Material provided section start

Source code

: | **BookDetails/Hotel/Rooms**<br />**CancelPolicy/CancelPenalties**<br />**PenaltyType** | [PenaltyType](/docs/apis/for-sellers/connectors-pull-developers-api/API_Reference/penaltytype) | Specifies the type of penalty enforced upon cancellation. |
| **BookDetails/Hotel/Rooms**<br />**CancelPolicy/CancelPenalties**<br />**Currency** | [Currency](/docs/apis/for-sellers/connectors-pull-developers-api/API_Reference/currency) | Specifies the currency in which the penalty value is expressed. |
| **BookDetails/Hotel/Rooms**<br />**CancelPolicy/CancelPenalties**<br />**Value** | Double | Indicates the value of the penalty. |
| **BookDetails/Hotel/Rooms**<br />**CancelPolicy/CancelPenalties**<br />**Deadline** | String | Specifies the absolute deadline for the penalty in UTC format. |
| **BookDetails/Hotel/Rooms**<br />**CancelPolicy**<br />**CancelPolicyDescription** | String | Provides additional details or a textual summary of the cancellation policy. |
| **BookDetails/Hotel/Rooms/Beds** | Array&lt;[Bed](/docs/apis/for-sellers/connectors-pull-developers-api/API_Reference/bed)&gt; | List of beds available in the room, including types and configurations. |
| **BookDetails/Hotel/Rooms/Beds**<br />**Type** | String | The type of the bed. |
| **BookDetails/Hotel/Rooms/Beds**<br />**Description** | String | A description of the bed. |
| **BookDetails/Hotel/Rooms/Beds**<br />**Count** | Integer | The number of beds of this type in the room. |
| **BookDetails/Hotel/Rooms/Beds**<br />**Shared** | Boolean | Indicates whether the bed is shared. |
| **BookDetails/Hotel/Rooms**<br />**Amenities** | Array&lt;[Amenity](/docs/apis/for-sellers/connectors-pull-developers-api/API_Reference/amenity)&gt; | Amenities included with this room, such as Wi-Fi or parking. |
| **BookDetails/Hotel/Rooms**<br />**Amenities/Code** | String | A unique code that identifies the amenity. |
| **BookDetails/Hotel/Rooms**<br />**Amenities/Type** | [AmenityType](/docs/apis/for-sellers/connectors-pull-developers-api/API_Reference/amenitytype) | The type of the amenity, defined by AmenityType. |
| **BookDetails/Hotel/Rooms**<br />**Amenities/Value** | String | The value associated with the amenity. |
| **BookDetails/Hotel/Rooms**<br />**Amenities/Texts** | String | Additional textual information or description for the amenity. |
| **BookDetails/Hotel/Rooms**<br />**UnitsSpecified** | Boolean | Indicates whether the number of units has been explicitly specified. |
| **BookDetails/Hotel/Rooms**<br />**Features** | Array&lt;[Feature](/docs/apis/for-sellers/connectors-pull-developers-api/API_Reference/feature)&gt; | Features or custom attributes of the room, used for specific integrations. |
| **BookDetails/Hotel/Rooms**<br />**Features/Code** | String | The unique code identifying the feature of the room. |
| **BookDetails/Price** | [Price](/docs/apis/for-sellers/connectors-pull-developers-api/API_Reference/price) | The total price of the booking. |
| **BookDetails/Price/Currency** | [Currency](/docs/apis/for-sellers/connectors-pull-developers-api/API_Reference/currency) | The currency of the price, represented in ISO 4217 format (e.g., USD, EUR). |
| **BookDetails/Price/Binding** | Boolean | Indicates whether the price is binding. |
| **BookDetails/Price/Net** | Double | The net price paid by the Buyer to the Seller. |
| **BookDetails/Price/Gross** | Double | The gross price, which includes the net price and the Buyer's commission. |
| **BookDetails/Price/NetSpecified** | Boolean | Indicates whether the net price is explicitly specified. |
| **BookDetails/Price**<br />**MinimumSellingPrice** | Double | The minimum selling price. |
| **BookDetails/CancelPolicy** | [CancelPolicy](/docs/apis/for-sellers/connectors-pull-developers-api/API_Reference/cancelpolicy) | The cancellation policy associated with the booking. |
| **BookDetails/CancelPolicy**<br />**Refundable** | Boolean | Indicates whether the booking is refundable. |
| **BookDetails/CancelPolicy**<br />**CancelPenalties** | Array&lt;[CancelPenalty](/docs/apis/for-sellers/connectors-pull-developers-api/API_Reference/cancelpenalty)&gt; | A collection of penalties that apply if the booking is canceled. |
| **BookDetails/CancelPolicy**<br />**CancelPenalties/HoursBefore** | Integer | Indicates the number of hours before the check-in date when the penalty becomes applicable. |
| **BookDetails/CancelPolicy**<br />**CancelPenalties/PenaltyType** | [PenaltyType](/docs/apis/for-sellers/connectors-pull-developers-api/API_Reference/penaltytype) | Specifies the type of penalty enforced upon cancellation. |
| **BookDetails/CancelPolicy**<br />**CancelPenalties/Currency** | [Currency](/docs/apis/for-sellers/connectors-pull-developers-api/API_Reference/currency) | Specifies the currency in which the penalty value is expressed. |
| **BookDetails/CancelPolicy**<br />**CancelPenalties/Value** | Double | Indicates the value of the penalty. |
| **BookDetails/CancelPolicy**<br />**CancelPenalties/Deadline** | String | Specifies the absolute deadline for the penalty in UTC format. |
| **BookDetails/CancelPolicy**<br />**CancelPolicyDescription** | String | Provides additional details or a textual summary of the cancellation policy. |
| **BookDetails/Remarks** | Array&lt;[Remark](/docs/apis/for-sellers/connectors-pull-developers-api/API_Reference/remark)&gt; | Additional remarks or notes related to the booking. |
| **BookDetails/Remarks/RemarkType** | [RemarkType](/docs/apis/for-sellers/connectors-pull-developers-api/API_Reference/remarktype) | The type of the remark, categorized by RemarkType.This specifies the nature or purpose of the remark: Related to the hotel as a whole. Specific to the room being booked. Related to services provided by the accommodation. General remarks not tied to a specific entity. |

Material provided section end

Written task:
Each of the lines above should be printed again precisely as it reads.

Completed exercise:
Source code

: | **BookDetails/Hotel/Rooms**<br />**CancelPolicy/CancelPenalties**<br />**PenaltyType** | [PenaltyType](/docs/apis/for-sellers/connectors-pull-developers-api/API_Reference/penaltytype) | Specifies the type of penalty enforced upon cancellation. |
| **BookDetails/Hotel/Rooms**<br />**CancelPolicy/CancelPenalties**<br />**Currency** | [Currency](/docs/apis/for-sellers/connectors-pull-developers-api/API_Reference/currency) | Specifies the currency in which the penalty value is expressed. |
| **BookDetails/Hotel/Rooms**<br />**CancelPolicy/CancelPenalties**<br />**Value** | Double | Indicates the value of the penalty. |
| **BookDetails/Hotel/Rooms**<br />**CancelPolicy/CancelPenalties**<br />**Deadline** | String | Specifies the absolute deadline for the penalty in UTC format. |
| **BookDetails/Hotel/Rooms**<br />**CancelPolicy**<br />**CancelPolicyDescription** | String | Provides additional details or a textual summary of the cancellation policy. |
| **BookDetails/Hotel/Rooms/Beds** | Array&lt;[Bed](/docs/apis/for-sellers/connectors-pull-developers-api/API_Reference/bed)&gt; | List of beds available in the room, including types and configurations. |
| **BookDetails/Hotel/Rooms/Beds**<br />**Type** | String | The type of the bed. |
| **BookDetails/Hotel/Rooms/Beds**<br />**Description** | String | A description of the bed. |
| **BookDetails/Hotel/Rooms/Beds**<br />**Count** | Integer | The number of beds of this type in the room. |
| **BookDetails/Hotel/Rooms/Beds**<br />**Shared** | Boolean | Indicates whether the bed is shared. |
| **BookDetails/Hotel/Rooms**<br />**Amenities** | Array&lt;[Amenity](/docs/apis/for-sellers/connectors-pull-developers-api/API_Reference/amenity)&gt; | Amenities included with this room, such as Wi-Fi or parking. |
| **BookDetails/Hotel/Rooms**<br />**Amenities/Code** | String | A unique code that identifies the amenity. |
| **BookDetails/Hotel/Rooms**<br />**Amenities/Type** | [AmenityType](/docs/apis/for-sellers/connectors-pull-developers-api/API_Reference/amenitytype) | The type of the amenity, defined by AmenityType. |
| **BookDetails/Hotel/Rooms**<br />**Amenities/Value** | String | The value associated with the amenity. |
| **BookDetails/Hotel/Rooms**<br />**Amenities/Texts** | String | Additional textual information or description for the amenity. |
| **BookDetails/Hotel/Rooms**<br />**UnitsSpecified** | Boolean | Indicates whether the number of units has been explicitly specified. |
| **BookDetails/Hotel/Rooms**<br />**Features** | Array&lt;[Feature](/docs/apis/for-sellers/connectors-pull-developers-api/API_Reference/feature)&gt; | Features or custom attributes of the room, used for specific integrations. |
| **BookDetails/Hotel/Rooms**<br />**Features/Code** | String | The unique code identifying the feature of the room. |
| **BookDetails/Price** | [Price](/docs/apis/for-sellers/connectors-pull-developers-api/API_Reference/price) | The total price of the booking. |
| **BookDetails/Price/Currency** | [Currency](/docs/apis/for-sellers/connectors-pull-developers-api/API_Reference/currency) | The currency of the price, represented in ISO 4217 format (e.g., USD, EUR). |
| **BookDetails/Price/Binding** | Boolean | Indicates whether the price is binding. |
| **BookDetails/Price/Net** | Double | The net price paid by the Buyer to the Seller. |
| **BookDetails/Price/Gross** | Double | The gross price, which includes the net price and the Buyer's commission. |
| **BookDetails/Price/NetSpecified** | Boolean | Indicates whether the net price is explicitly specified. |
| **BookDetails/Price**<br />**MinimumSellingPrice** | Double | The minimum selling price. |
| **BookDetails/CancelPolicy** | [CancelPolicy](/docs/apis/for-sellers/connectors-pull-developers-api/API_Reference/cancelpolicy) | The cancellation policy associated with the booking. |
| **BookDetails/CancelPolicy**<br />**Refundable** | Boolean | Indicates whether the booking is refundable. |
| **BookDetails/CancelPolicy**<br />**CancelPenalties** | Array&lt;[CancelPenalty](/docs/apis/for-sellers/connectors-pull-developers-api/API_Reference/cancelpenalty)&gt; | A collection of penalties that apply if the booking is canceled. |
| **BookDetails/CancelPolicy**<br />**CancelPenalties/HoursBefore** | Integer | Indicates the number of hours before the check-in date when the penalty becomes applicable. |
| **BookDetails/CancelPolicy**<br />**CancelPenalties/PenaltyType** | [PenaltyType](/docs/apis/for-sellers/connectors-pull-developers-api/API_Reference/penaltytype) | Specifies the type of penalty enforced upon cancellation. |
| **BookDetails/CancelPolicy**<br />**CancelPenalties/Currency** | [Currency](/docs/apis/for-sellers/connectors-pull-developers-api/API_Reference/currency) | Specifies the currency in which the penalty value is expressed. |
| **BookDetails/CancelPolicy**<br />**CancelPenalties/Value** | Double | Indicates the value of the penalty. |
| **BookDetails/CancelPolicy**<br />**CancelPenalties/Deadline** | String | Specifies the absolute deadline for the penalty in UTC format. |
| **BookDetails/CancelPolicy**<br />**CancelPolicyDescription** | String | Provides additional details or a textual summary of the cancellation policy. |
| **BookDetails/Remarks** | Array&lt;[Remark](/docs/apis/for-sellers/connectors-pull-developers-api/API_Reference/remark)&gt; | Additional remarks or notes related to the booking. |
| **BookDetails/Remarks/RemarkType** | [RemarkType](/docs/apis/for-sellers/connectors-pull-developers-api/API_Reference/remarktype) | The type of the remark, categorized by RemarkType.This specifies the nature or purpose of the remark: Related to the hotel as a whole. Specific to the room being booked. Related to services provided by the accommodation. General remarks not tied to a specific entity. |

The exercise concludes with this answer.